ABOUT THIS TASK: Among the lines of the listing below, retype exactly those from the one containing "Figure 1. Flow" through the one containing "Table 2. Mean", both included. Do not include pictures.

RECORD SET:
------------------------------------------------------------

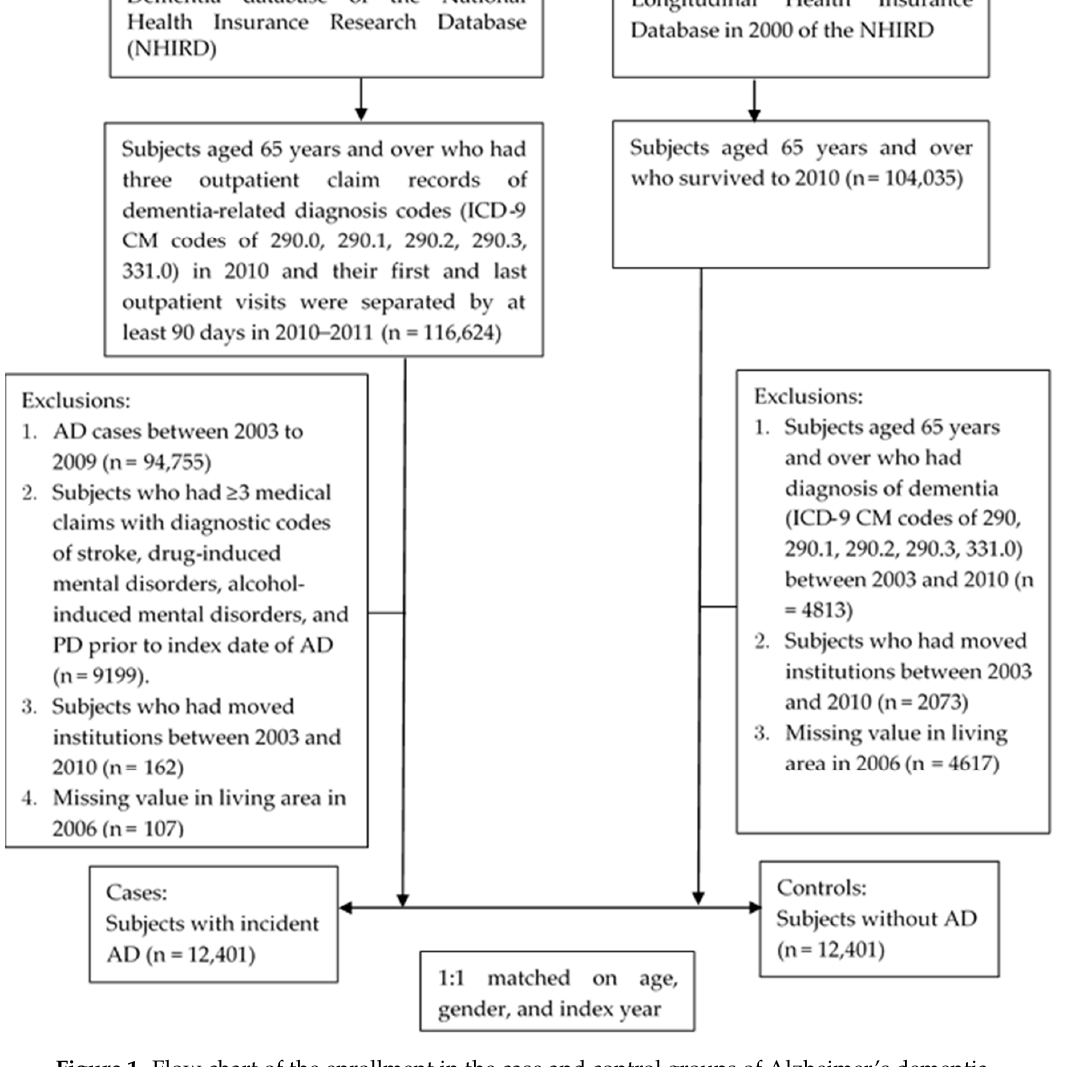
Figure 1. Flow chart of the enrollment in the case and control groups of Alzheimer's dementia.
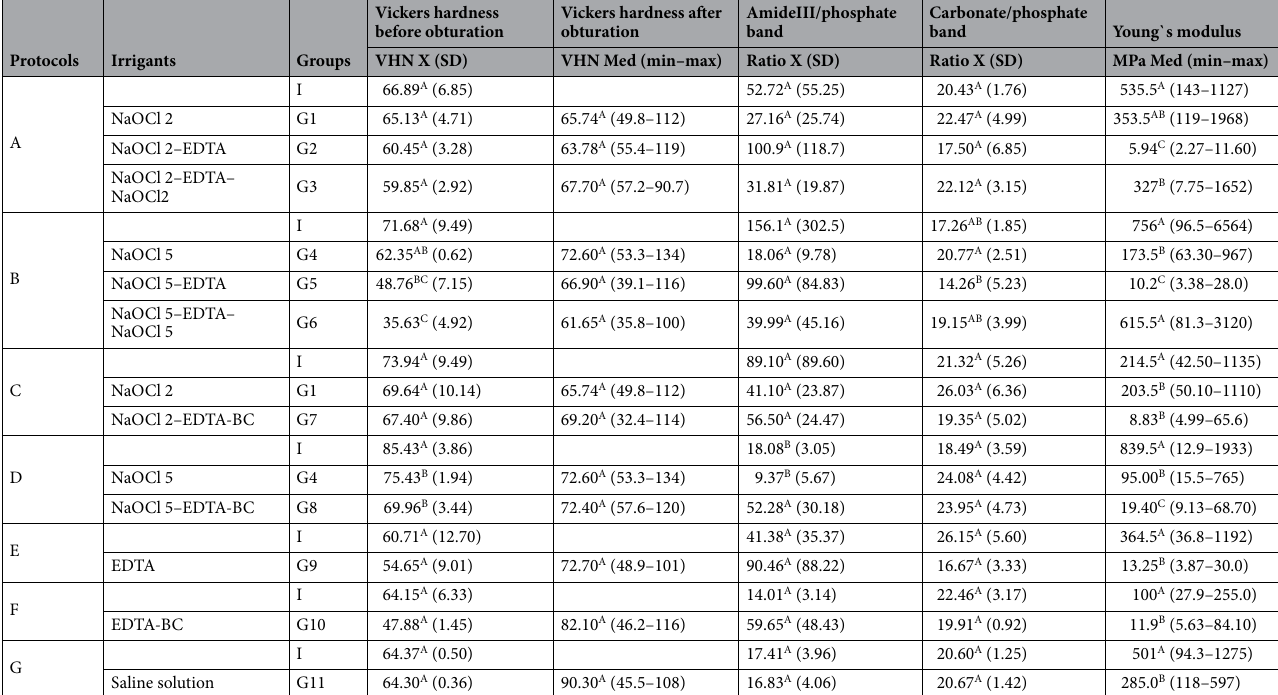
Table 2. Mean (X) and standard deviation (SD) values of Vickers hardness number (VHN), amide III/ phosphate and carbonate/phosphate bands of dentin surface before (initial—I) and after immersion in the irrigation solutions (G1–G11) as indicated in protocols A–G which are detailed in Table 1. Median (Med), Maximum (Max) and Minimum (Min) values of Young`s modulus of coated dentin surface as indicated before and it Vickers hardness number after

------------------------------------------------------------

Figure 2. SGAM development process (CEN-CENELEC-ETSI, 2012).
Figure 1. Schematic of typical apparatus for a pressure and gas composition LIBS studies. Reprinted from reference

------------------------------------------------------------

EXERCISE RESULT:
Figure 1. Flow chart of the enrollment in the case and control groups of Alzheimer's dementia.
Table 2. Mean (X) and standard deviation (SD) values of Vickers hardness number (VHN), amide III/ phosphate and carbonate/phosphate bands of dentin surface before (initial—I) and after immersion in the irrigation solutions (G1–G11) as indicated in protocols A–G which are detailed in Table 1. Median (Med), Maximum (Max) and Minimum (Min) values of Young`s modulus of coated dentin surface as indicated before and it Vickers hardness number after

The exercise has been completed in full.